### Task to carry out
Take every line from the entries below that includes the word "nicht" and copy it.

### Records provided
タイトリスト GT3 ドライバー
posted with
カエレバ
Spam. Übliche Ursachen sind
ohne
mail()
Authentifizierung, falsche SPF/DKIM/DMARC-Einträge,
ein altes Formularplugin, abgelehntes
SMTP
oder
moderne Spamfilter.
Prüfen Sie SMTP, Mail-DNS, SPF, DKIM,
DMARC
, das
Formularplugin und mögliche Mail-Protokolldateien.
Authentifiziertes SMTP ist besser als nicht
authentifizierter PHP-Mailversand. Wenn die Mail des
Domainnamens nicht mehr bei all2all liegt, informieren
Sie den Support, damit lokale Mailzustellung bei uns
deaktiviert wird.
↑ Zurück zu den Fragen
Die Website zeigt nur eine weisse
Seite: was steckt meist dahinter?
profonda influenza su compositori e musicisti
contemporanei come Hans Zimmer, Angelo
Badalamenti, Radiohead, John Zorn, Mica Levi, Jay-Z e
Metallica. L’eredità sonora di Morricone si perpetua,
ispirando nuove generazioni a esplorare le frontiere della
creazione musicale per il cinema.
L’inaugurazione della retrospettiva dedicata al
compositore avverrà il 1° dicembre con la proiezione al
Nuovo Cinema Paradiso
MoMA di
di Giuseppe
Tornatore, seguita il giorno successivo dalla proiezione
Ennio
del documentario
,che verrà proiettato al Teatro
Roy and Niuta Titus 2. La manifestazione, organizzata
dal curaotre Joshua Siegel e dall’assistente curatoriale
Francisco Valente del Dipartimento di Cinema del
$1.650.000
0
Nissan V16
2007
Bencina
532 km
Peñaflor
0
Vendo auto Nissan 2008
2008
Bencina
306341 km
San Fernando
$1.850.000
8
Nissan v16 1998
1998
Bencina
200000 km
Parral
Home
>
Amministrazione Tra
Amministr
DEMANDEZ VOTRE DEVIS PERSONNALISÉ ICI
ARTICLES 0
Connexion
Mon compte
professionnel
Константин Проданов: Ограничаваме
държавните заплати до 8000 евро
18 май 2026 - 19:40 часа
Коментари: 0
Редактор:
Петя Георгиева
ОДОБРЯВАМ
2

### Answer box
Authentifiziertes SMTP ist besser als nicht
Domainnamens nicht mehr bei all2all liegt, informieren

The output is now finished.